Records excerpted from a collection
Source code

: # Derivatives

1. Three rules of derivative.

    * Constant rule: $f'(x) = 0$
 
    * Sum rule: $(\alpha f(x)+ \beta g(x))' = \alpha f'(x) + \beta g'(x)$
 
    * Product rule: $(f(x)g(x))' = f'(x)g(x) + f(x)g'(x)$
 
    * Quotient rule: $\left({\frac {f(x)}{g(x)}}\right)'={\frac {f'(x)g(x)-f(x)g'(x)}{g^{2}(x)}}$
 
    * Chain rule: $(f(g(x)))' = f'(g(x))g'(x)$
==
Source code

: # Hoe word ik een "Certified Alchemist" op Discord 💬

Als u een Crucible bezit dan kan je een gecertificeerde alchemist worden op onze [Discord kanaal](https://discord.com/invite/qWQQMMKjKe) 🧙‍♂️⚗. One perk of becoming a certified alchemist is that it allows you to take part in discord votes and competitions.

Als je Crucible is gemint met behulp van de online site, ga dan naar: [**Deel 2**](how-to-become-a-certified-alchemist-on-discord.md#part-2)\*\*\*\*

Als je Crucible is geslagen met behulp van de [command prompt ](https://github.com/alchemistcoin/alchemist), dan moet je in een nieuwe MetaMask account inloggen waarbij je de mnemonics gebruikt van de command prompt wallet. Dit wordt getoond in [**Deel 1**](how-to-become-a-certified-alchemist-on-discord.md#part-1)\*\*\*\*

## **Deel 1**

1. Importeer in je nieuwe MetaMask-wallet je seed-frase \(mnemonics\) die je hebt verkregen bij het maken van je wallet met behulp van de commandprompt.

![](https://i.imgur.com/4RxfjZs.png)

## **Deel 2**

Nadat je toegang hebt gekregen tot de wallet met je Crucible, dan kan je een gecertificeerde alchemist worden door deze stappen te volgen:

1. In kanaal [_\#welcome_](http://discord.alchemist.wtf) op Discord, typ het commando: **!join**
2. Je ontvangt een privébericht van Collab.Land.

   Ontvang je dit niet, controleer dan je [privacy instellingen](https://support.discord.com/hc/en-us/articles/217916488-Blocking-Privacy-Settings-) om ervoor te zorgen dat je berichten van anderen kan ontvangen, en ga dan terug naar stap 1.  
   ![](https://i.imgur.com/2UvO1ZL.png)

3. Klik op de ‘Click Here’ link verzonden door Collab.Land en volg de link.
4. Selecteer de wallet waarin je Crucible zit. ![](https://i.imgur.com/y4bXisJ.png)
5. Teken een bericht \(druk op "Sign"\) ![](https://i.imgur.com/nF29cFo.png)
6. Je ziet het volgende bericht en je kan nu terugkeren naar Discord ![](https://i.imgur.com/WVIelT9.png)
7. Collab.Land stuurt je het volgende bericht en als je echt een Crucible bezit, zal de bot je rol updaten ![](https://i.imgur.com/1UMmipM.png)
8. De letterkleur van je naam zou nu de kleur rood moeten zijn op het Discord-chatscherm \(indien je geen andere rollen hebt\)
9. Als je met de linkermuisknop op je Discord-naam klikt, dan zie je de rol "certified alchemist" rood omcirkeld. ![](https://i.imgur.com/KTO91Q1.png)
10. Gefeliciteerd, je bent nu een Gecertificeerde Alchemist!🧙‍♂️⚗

#### TASK PROMPT
Can you reproduce, word for word, the lines of the items from the line holding "3. Klik op de" through the line holding "5. Teken een", inclusive?

#### ANSWER BOX
3. Klik op de ‘Click Here’ link verzonden door Collab.Land en volg de link.
4. Selecteer de wallet waarin je Crucible zit. ![](https://i.imgur.com/y4bXisJ.png)
5. Teken een bericht \(druk op "Sign"\) ![](https://i.imgur.com/nF29cFo.png)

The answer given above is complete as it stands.